Autor: porze  godzina: 12:01
człowiek napisał, ze lisa nie strzelił, a ci "łezki ronią" za tym biednym strzelonym liskiem i jego niedoliskami zanim kogoś zaczniesz pouczać to sie dobrze wczytaj, bo robisz z siebie kiepa, jeden z drugim "etycy"

Autor: Alej.....  godzina: 12:29
Pytanie za sto pkt: jak, siedząc na ambonie - żeby nie było zbyt łatwo - odebrać lisowi zdobycz z pyska? Bo jak "odebrać" to raczej powszechnie wiadomo ...

Autor: martinez  godzina: 12:39
Aleju... Scenariuszy mogłobyć wiele. 1. zszedł z ambony, złapal lisa, wyrwał mu zajączki z pyska i puścił wolno, 2. strzelił nad lisem, gdy ten przestraszony hukiem wystrzału wypuścił zające, a następnie uciekł, 3. nie schodził z ambony tylko krzyknął zobaczywszy rudzielca niosącego podejrzany "pakunek" - dalej jak w pkt 2 4. możemy dalej fantazjować

Autor: Wichmann  godzina: 12:55
ad. porze slowo "odebral" jeszcze z tym wymownym ujeciem w cudzyslow... sama agresja wypowiedzi wobec takich jak ja obroncow lisa. to wszystko sugeruje, ze nasz plomyczek-mykita zostal gdzies tam na pastwe krukow... ciekawe, ze od razu zaczynasz nas obrazac i obrzucac wyzwiskami.

Polecenie. Przełóż na język angielski to zdanie z fragmentu o lisie: "ciekawe, ze od razu zaczynasz nas obrazac i obrzucac wyzwiskami."

Podane informacje.
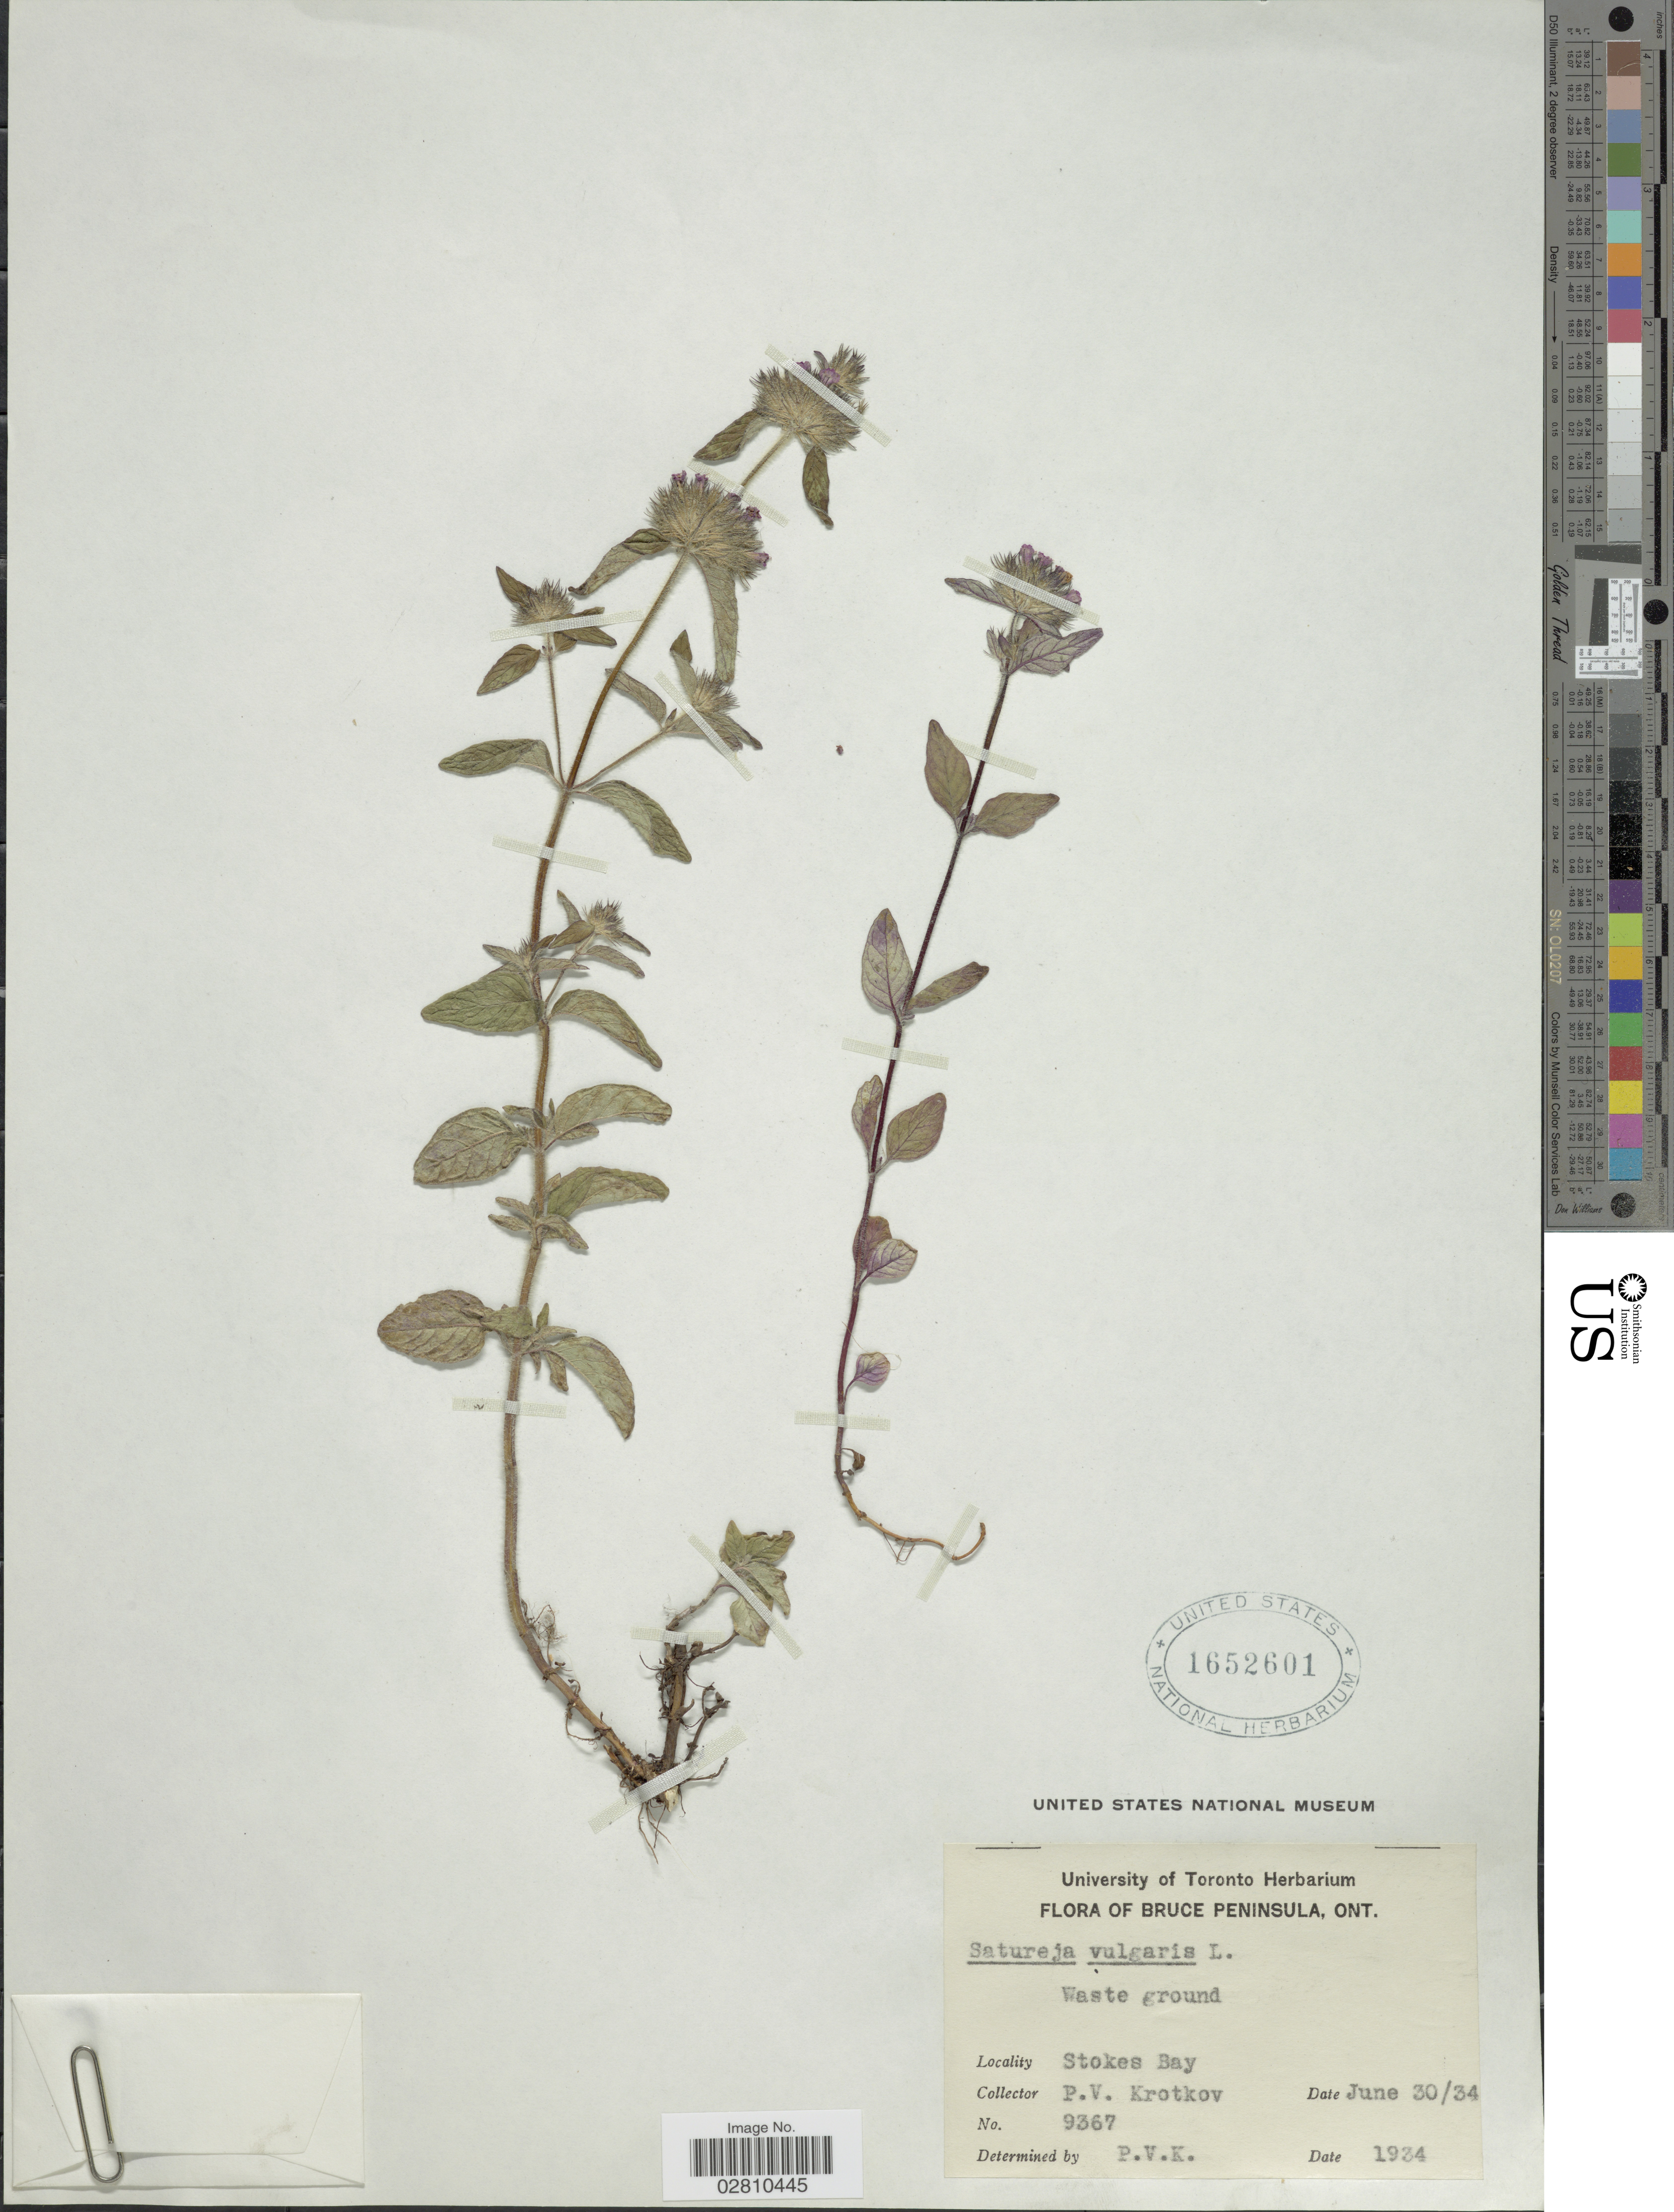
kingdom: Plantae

Odpowiedź. Interesting that you immediately start insulting us and calling us names.